_TASK PROMPT_
Convert the text read from all the items below into a JSON list of strings, one string per line, with blank lines skipped and the pictures left out.

_SOURCE DATA_

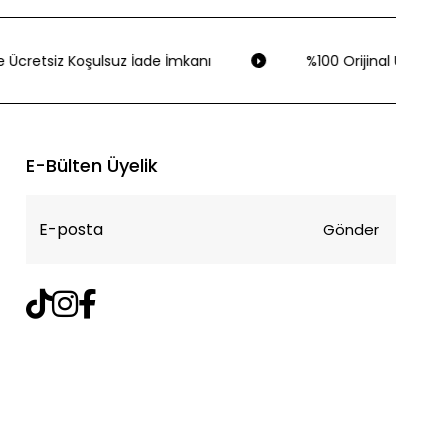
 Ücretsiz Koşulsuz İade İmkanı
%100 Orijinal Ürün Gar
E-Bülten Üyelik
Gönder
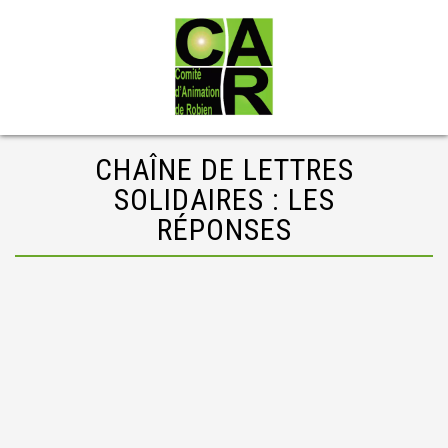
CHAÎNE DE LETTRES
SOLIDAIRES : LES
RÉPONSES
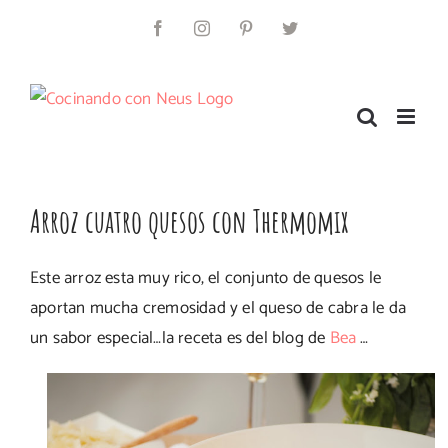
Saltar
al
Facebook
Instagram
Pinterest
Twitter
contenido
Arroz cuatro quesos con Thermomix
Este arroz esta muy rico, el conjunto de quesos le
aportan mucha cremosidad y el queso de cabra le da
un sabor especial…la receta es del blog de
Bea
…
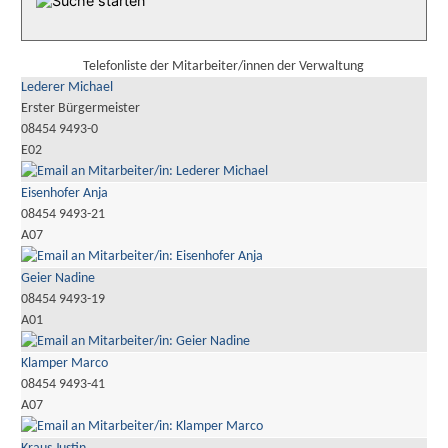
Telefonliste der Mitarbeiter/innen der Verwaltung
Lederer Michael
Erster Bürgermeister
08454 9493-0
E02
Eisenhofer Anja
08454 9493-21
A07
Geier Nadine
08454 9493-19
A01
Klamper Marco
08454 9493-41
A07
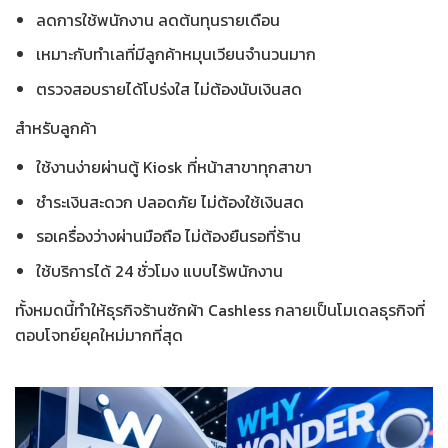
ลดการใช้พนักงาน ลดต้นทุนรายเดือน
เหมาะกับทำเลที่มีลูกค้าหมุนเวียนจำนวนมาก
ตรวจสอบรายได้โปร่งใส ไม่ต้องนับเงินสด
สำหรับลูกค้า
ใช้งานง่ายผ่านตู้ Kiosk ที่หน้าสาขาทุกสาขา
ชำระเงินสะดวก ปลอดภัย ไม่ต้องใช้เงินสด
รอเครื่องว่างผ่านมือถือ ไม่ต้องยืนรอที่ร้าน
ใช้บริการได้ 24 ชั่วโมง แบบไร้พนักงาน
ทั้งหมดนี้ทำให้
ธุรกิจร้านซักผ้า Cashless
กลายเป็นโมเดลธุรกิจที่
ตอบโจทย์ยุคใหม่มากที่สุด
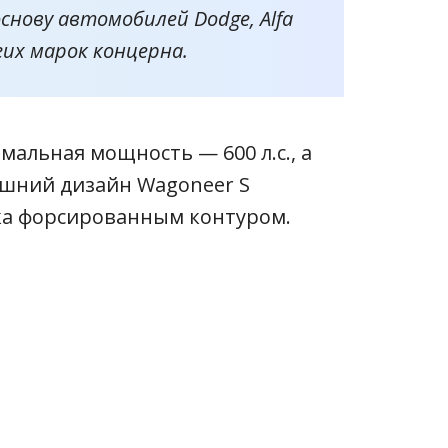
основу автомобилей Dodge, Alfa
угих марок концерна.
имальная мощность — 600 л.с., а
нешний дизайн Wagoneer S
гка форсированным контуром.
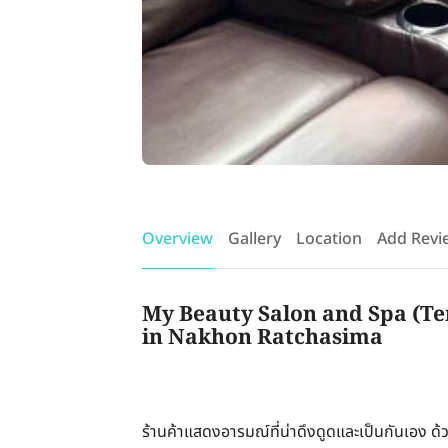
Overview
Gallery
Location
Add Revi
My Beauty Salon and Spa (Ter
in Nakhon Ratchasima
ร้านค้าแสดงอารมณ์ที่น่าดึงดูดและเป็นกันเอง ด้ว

_EXPECTED OUTPUT_
[
  " Ücretsiz Koşulsuz İade İmkanı",
  "%100 Orijinal Ürün Gar",
  "E-Bülten Üyelik",
  "Gönder",
  "CHAÎNE DE LETTRES",
  "SOLIDAIRES : LES",
  "RÉPONSES",
  "Saltar",
  "al",
  "Facebook",
  "Instagram",
  "Pinterest",
  "Twitter",
  "contenido",
  "Arroz cuatro quesos con Thermomix",
  "Este arroz esta muy rico, el conjunto de quesos le",
  "aportan mucha cremosidad y el queso de cabra le da",
  "un sabor especial…la receta es del blog de",
  "Bea",
  "…",
  "Telefonliste der Mitarbeiter/innen der Verwaltung",
  "Lederer Michael",
  "Erster Bürgermeister",
  "08454 9493-0",
  "E02",
  "Eisenhofer Anja",
  "08454 9493-21",
  "A07",
  "Geier Nadine",
  "08454 9493-19",
  "A01",
  "Klamper Marco",
  "08454 9493-41",
  "A07",
  "ลดการใช้พนักงาน ลดต้นทุนรายเดือน",
  "เหมาะกับทำเลที่มีลูกค้าหมุนเวียนจำนวนมาก",
  "ตรวจสอบรายได้โปร่งใส ไม่ต้องนับเงินสด",
  "สำหรับลูกค้า",
  "ใช้งานง่ายผ่านตู้ Kiosk ที่หน้าสาขาทุกสาขา",
  "ชำระเงินสะดวก ปลอดภัย ไม่ต้องใช้เงินสด",
  "รอเครื่องว่างผ่านมือถือ ไม่ต้องยืนรอที่ร้าน",
  "ใช้บริการได้ 24 ชั่วโมง แบบไร้พนักงาน",
  "ทั้งหมดนี้ทำให้",
  "ธุรกิจร้านซักผ้า Cashless",
  "กลายเป็นโมเดลธุรกิจที่",
  "ตอบโจทย์ยุคใหม่มากที่สุด",
  "основу автомобилей Dodge, Alfa",
  "угих марок концерна.",
  "имальная мощность — 600 л.с., а",
  "нешний дизайн Wagoneer S",
  "гка форсированным контуром.",
  "Overview",
  "Gallery",
  "Location",
  "Add Revi",
  "My Beauty Salon and Spa (Ter",
  "in Nakhon Ratchasima",
  "ร้านค้าแสดงอารมณ์ที่น่าดึงดูดและเป็นกันเอง ด้ว"
]